这保证了整个索引服务在 LLM 不可用时表现为一个普通的“传统索引”，而不会中断。
---
### 4. 查询与 Suggestion 中的使用建议
#### 4.1 主搜索（Search API）
在 `search/query_config.py` 或构建 ES 查询时，可以：
- 将 `qanchors.{lang}` 作为额外的 `should` 字段参与匹配，并给一个略高的权重，例如：
```json
{
  "multi_match": {
    "query": "<user_query>",
    "fields": [
      "title.zh^3.0",
      "brief.zh^1.5",
      "description.zh^1.0",
      "vendor.zh^1.5",
      "category_path.zh^1.5",
      "category_name_text.zh^1.5",
      "tags^1.0",
      "qanchors.zh^2.0"   // 建议新增
    ]
  }
}
```
- 当用户做维度过滤时（例如“只看通勤场景 + 夏季 + 棉质”），可以在 filter 中增加 nested 查询：
```json
{
  "nested": {
    "path": "enriched_attributes",
    "query": {
      "bool": {
        "must": [
          { "term": { "enriched_attributes.lang": "zh" } },
          { "term": { "enriched_attributes.name": "usage_scene" } },
          { "term": { "enriched_attributes.value": "通勤" } }
        ]
      }
    }
  }
}
```
多个维度可以通过多个 nested 子句组合（AND/OR 逻辑与 `specifications` 的设计类似）。
#### 4.2 Suggestion（联想词）
现有 `suggestion/builder.py` 已经支持从 `qanchors.{lang}` 中提取候选：
```249:287:/home/tw/saas-search/suggestion/builder.py
        # Step 1: product title/qanchors
        hits = self._scan_products(tenant_id, batch_size=batch_size)
        ...
            title_obj = src.get("title") or {}
            qanchor_obj = src.get("qanchors") or {}
            ...
            for lang in index_languages:
                ...
                q_raw = None
                if isinstance(qanchor_obj, dict):
                    q_raw = qanchor_obj.get(lang)
                for q_text in self._split_qanchors(q_raw):
                    text_norm = self._normalize_text(q_text)
                    if self._looks_noise(text_norm):
                        continue
                    key = (lang, text_norm)

任务 1 -
摘录讲的是查询与联想词。请写出其中第一个 JSON 示例的 fields 列表里的全部字段名，不带权重。
任务 2 -
请从关于查询与联想词的摘录末尾接着续写。

数据 -

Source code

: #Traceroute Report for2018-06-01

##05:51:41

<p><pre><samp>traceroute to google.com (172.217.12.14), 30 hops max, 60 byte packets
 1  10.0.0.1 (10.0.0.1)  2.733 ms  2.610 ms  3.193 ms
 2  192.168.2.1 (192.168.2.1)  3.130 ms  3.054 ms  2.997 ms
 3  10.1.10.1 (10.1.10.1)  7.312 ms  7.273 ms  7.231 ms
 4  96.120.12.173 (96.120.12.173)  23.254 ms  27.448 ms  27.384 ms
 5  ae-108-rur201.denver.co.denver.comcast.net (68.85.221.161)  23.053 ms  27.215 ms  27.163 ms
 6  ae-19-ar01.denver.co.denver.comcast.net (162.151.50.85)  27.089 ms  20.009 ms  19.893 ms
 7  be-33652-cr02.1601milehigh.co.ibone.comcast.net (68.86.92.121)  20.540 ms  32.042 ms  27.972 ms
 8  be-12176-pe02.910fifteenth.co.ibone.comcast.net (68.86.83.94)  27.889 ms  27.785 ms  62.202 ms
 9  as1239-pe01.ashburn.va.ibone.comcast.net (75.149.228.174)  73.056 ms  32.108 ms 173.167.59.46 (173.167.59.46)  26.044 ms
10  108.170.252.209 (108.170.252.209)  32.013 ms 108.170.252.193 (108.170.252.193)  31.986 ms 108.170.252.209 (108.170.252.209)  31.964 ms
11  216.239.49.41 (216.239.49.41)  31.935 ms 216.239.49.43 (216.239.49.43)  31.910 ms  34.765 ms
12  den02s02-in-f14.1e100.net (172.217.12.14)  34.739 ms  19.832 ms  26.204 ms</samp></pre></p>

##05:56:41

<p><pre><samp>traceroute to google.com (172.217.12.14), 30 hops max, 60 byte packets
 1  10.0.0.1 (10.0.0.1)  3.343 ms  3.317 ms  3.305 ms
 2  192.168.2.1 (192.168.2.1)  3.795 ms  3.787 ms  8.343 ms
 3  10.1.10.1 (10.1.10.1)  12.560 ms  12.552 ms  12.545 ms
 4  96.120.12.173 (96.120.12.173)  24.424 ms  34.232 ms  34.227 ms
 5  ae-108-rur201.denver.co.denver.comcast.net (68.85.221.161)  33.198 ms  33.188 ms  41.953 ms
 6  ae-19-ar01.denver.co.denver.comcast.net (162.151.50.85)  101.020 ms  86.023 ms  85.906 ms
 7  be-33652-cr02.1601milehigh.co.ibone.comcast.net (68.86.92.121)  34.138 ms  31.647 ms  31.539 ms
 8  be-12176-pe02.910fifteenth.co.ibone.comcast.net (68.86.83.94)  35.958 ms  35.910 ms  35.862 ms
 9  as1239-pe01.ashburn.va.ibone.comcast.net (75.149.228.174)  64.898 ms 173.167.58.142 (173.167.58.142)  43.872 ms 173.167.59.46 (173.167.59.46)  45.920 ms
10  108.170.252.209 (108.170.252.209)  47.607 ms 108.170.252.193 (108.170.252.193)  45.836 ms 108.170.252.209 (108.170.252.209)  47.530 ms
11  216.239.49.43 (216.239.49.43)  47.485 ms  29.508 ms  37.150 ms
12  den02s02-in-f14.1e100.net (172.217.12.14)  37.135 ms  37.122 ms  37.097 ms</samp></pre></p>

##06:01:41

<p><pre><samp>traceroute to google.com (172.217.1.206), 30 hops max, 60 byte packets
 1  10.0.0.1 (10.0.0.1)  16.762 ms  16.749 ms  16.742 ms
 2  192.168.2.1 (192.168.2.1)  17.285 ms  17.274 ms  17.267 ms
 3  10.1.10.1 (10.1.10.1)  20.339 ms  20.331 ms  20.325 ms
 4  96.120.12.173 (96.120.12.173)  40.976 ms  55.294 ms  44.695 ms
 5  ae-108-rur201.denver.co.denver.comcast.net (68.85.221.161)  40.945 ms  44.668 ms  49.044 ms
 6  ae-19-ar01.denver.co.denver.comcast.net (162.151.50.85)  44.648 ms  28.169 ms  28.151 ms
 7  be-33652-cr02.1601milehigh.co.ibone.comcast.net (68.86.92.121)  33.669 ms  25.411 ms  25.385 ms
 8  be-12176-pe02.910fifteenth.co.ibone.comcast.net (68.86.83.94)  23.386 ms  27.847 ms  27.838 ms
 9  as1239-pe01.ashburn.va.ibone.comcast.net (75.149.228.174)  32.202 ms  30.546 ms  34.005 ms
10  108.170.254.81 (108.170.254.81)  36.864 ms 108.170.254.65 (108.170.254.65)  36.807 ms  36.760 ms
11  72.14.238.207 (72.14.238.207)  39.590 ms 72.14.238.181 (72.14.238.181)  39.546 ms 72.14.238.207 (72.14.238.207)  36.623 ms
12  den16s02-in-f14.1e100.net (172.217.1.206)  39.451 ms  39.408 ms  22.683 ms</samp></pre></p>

结果 1 -
title.zh、brief.zh、description.zh、vendor.zh、category_path.zh、category_name_text.zh、tags、qanchors.zh

结果 2 -
                    c = key_to_candidate.get(key)
                    if c is None:
                        c = SuggestionCandidate(text=q_text, text_norm=text_norm, lang=lang)
                        key_to_candidate[key] = c
                    c.add_product("qanchor", spu_id=spu_id, score=product_score + 0.6)
```
- `_split_qanchors` 使用与索引端一致的分隔符集合，确保：
  - 无论 LLM 用逗号、分号还是换行分隔，只要符合约定，都能被拆成单独候选词；
- `add_product("qanchor", ...)` 会：
  - 将来源标记为 `qanchor`；
  - 在排序打分时，`qanchor` 命中会比纯 `title` 更有权重。
---
### 5. 总结与扩展方向
1. **功能定位**：
   - `qanchors.{lang}`：更好地贴近用户真实查询词，用于召回与 suggestion；
   - `enriched_attributes`：以结构化形式承载 LLM 抽取的语义维度，用于 filter / facet。
2. **多语言对齐**：
   - 完全复用租户级 `index_languages` 配置；
   - 对每种语言单独生成锚文本与语义属性，不互相混用。
3. **默认开启 / 自动降级**：
   - 索引流程始终可用；
   - 当 LLM/配置异常时，只是“缺少增强特征”，不影响基础搜索能力。
4. **未来扩展**：
   - 可以在 `dim_keys` 中新增维度名（如 `style`, `benefit` 等），只要在 prompt 与解析逻辑中增加对应列即可；
   - 可以为 `enriched_attributes` 增加额外字段（如 `confidence`、`source`），用于更精细的控制（当前 mapping 为简单版）。
如需在查询层面增加基于 `enriched_attributes` 的统一 DSL（类似 `specifications` 的过滤/分面规则），推荐在 `docs/搜索API对接指南-01-搜索接口.md` 或 `docs/搜索API对接指南-08-数据模型与字段速查.md` 中新增一节，并在 `search/es_query_builder.py` 里封装构造逻辑，避免前端直接拼 nested 查询。